— TEXT SECTION —
☆ ☆ ☆ ☆
Via NY Transfer News Service 718-448-2358, 718-448-2683 From ccr Mon Aug 26 102253 1991 Th
Via NY Transfer News Service 718-448-2358, 718-448-2683
From ccr Mon Aug 26 10:22:53 1991
The Center For Constitutional Rights
666 Broadway, 7th Floor
New York, New York 10012
Tel. (212) 614-6464
Fax. (212) 614-6499
STATEMENT BY
THE CENTER FOR CONSTITUTIONAL RIGHTS
AGAINST THE NOMINATION OF
JUDGE CLARENCE THOMAS
TO THE U.S. SUPREME COURT
The Center for Constitutional Rights urges all groups and individuals who are
concerned with social justice to vigorously oppose the nomination of Judge
Clarence Thomas to the Supreme Court.
This nomination is completely unacceptable for the many reasons detailed
below, which include Judge Thomas' controversial role as administrator of the
Equal Employment Opportunity Commission (EEOC), his views on the most serious
issues currently facing women and people of color, and his judicial
qualifications, which, like most of the Bush-Reagan appointments to the
federal bench, reflect slender legal and judicial experience.
Moreover, this nomination is an insult to the African-American community
which must now endure, if President Bush has his way, the replacement of a
legendary African-American fighter for human rights -- Justice Thurgood
Marshall -- with a right-wing African- American bureaucrat -- Judge Clarence
Thomas.
It is also an affront to millions of Americans -- people of color, women,
laboring people, the poor, the elderly -- who, for the past 25 years, looked
to the Supreme Court as the final arbiter and protector of their rights.
By selecting Judge Thomas, President Bush seeks to get one step closer to the
goal he and President Reagan charted 11 years ago, and which they have nearly
accomplished: the appointment of conservative judges to all levels of the
federal court system, including the Supreme Court, who will alter the judicial
face of our country for generations to come.
While President Bush, who recently demonstrated his dedication to civil
rights by opposing the Civil Rights Bill, cynically plays on the legitimate
desire of many people to see diversity on the court, let there be no doubt
about it: he intends to utilize a person of color to put the last nail in the
coffin containing the progressive legacy of Justice Marshall. This nomination
raises the nightmarish prospect of right-wing presidents using women and
people of color to reverse the gains won over the past three decades, gains
won with blood and tears. It cannot -- to use President Bush's own words in
another grim context -- be allowed to stand.
☆ ☆ ☆ ☆
— EXCERPTED DATA —

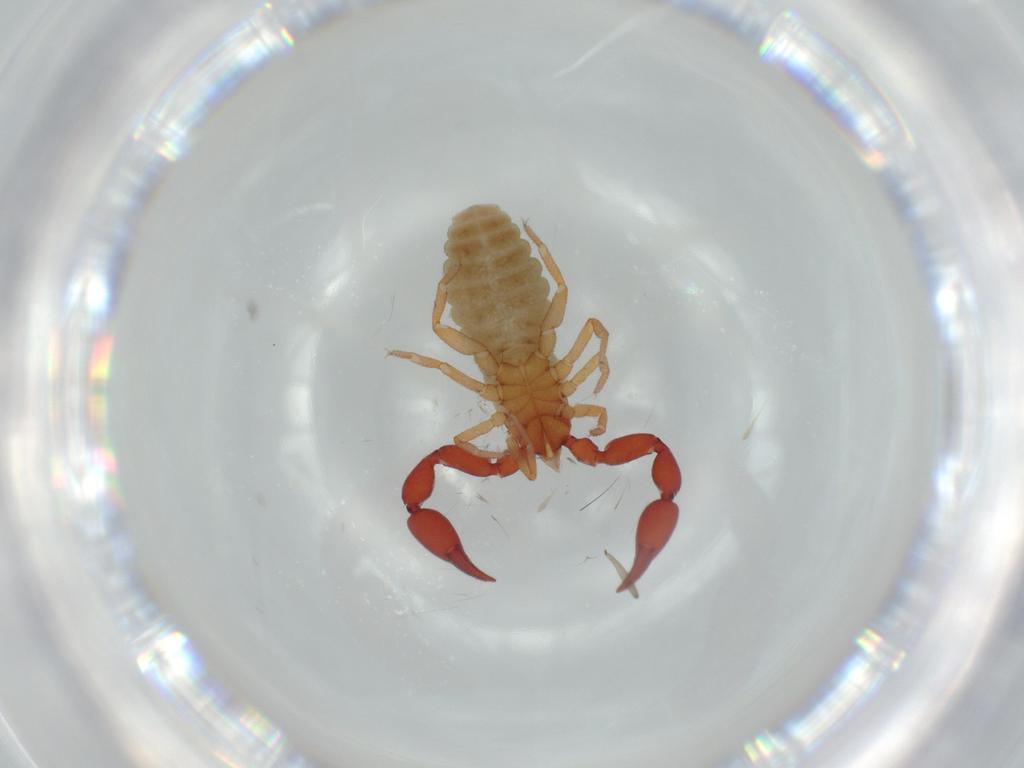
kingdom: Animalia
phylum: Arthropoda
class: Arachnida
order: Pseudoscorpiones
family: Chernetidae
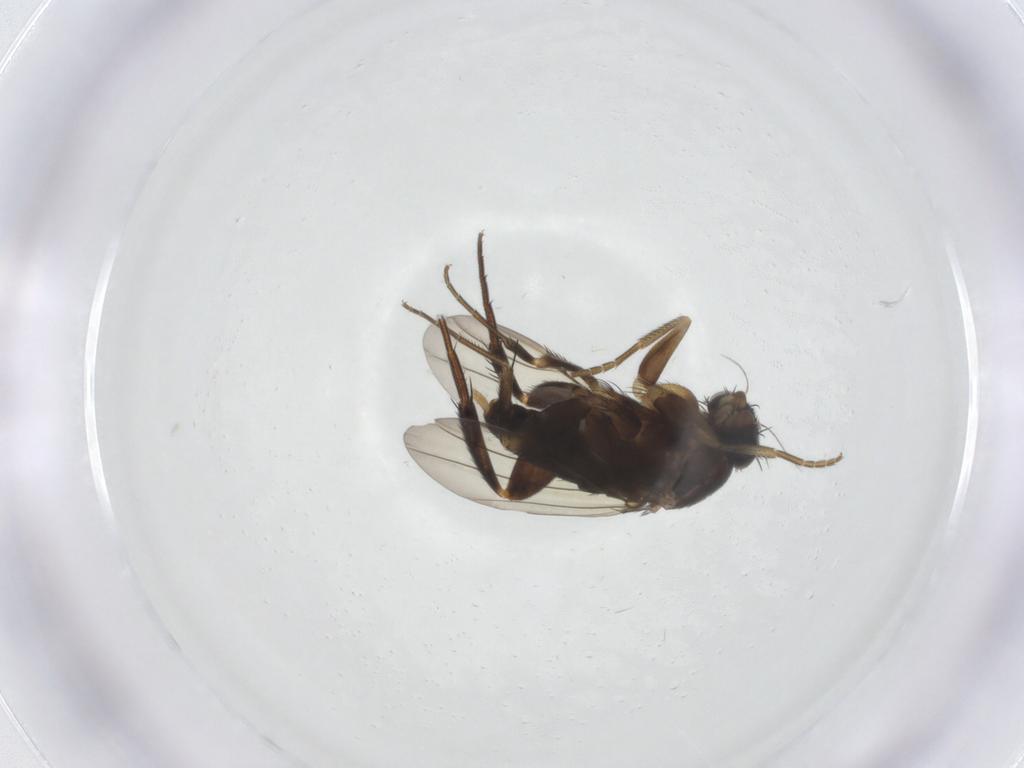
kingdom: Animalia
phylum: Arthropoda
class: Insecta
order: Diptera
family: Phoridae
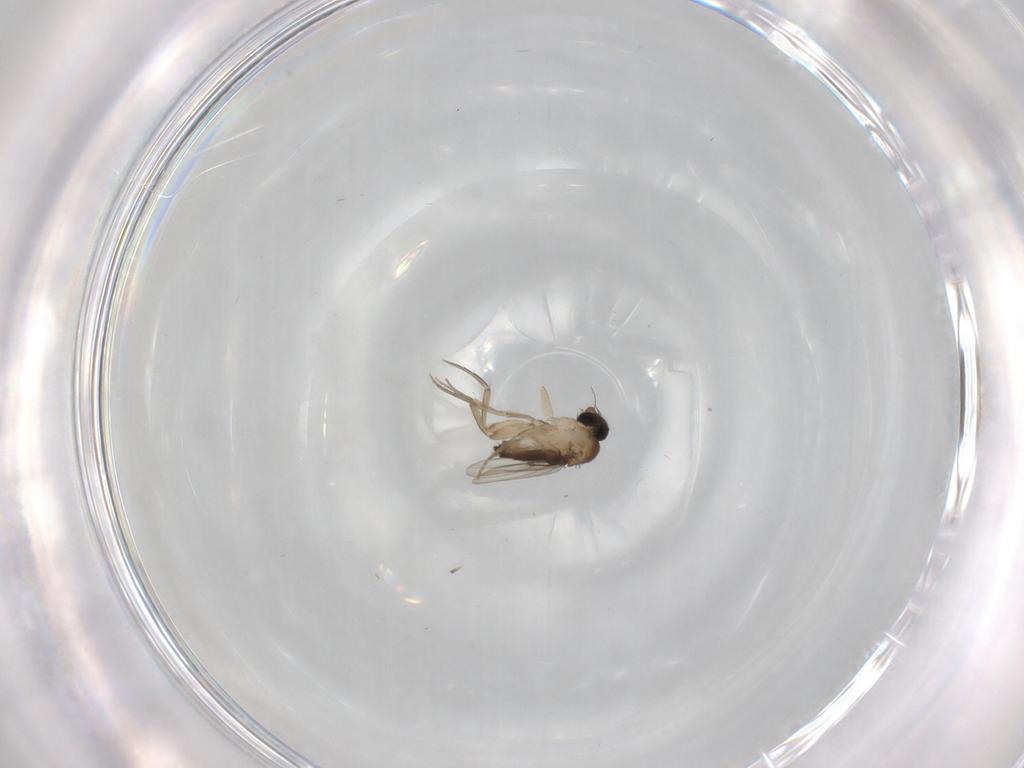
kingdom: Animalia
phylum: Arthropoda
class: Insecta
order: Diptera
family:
☆ ☆ ☆ ☆
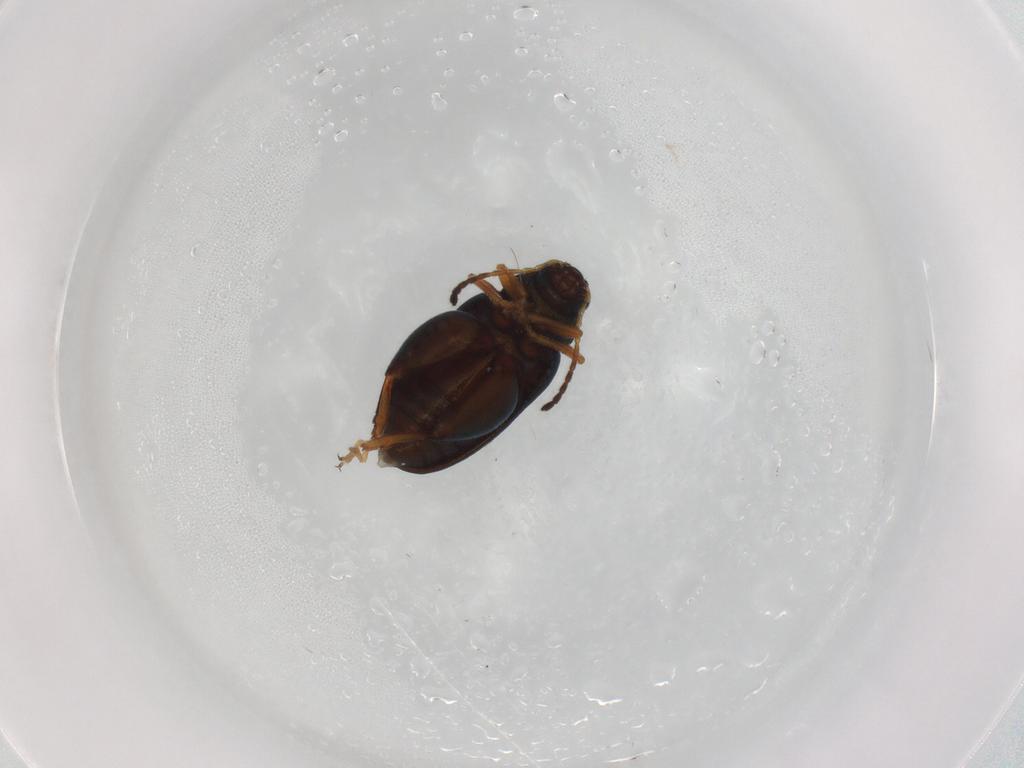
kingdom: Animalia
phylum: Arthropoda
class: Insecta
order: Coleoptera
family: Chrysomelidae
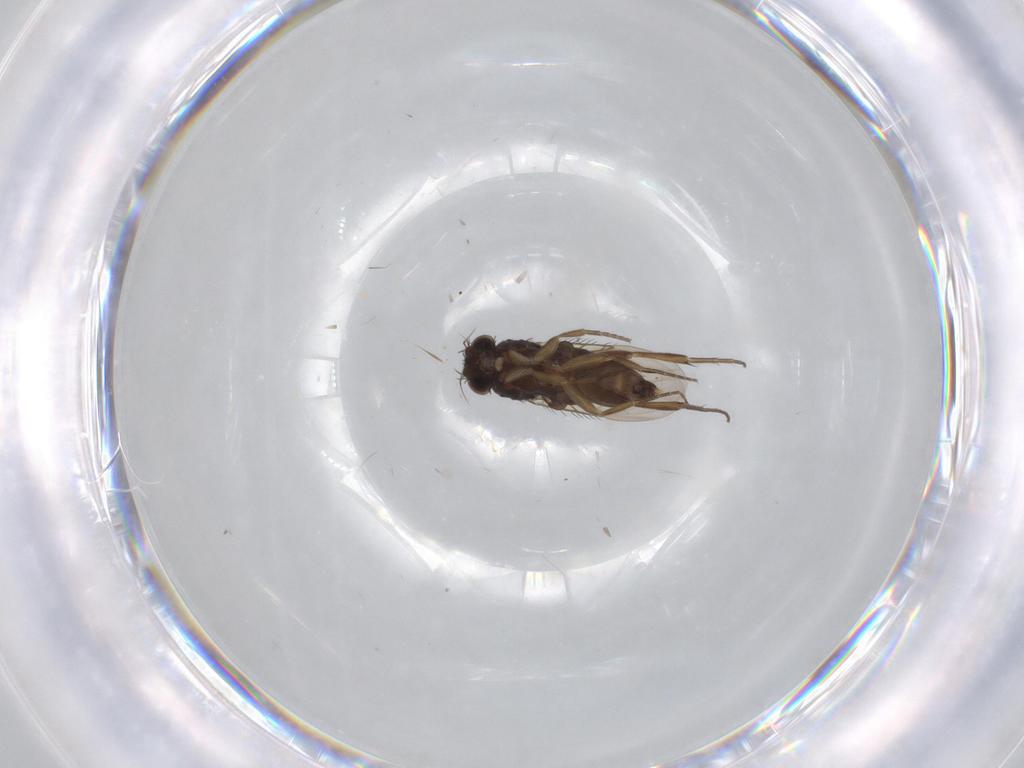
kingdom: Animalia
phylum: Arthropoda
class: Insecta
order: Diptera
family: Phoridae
☆ ☆ ☆ ☆
— GIVEN EXERCISE —
Carry on the statement against Clarence Thomas's Supreme Court nomination, starting after its last sentence.

— THE ANSWER —
Judge Thomas is an unsuitable candidate for the following reasons:
Record as Chair of the Equal Employment Commission
While serving as Chairman of the EEOC, the agency which enforces federal laws
prohibiting employment discrimination on the basis of race, sex, national
origin and age, Judge Thomas informed a senate committee that more than 13,000
age discrimination complaints were at risk of being lost because they were not
processed before the expiration of the two-year statute of limitations.1
During his tenure, the number of class action suits declined precipitously in
comparison to the number of individual cases. This meant that the agency was
more concerned with individual cases than with challenges to systemic
discrimination. In fact, Judge Thomas wrote, "most of our cases involve
discrimination by a particular manager or supervisor, rather than a 'policy'
of discrimination..."2
Judge Thomas' methodology was described as follows in a profile in the
Atlantic Monthly:
If an employer over the years denies jobs to hundreds of
qualified women or blacks because he does not want women
or blacks working for him, Thomas is not prepared to see
a "pattern and practice" of discrimination. He sees
hundreds of local, individual acts of discrimination.
Thomas would require every woman or black whom that
employer had discriminated against to come to the
government and prove his or her allegation. The burden
is on the individual. The remedy is back pay and a job.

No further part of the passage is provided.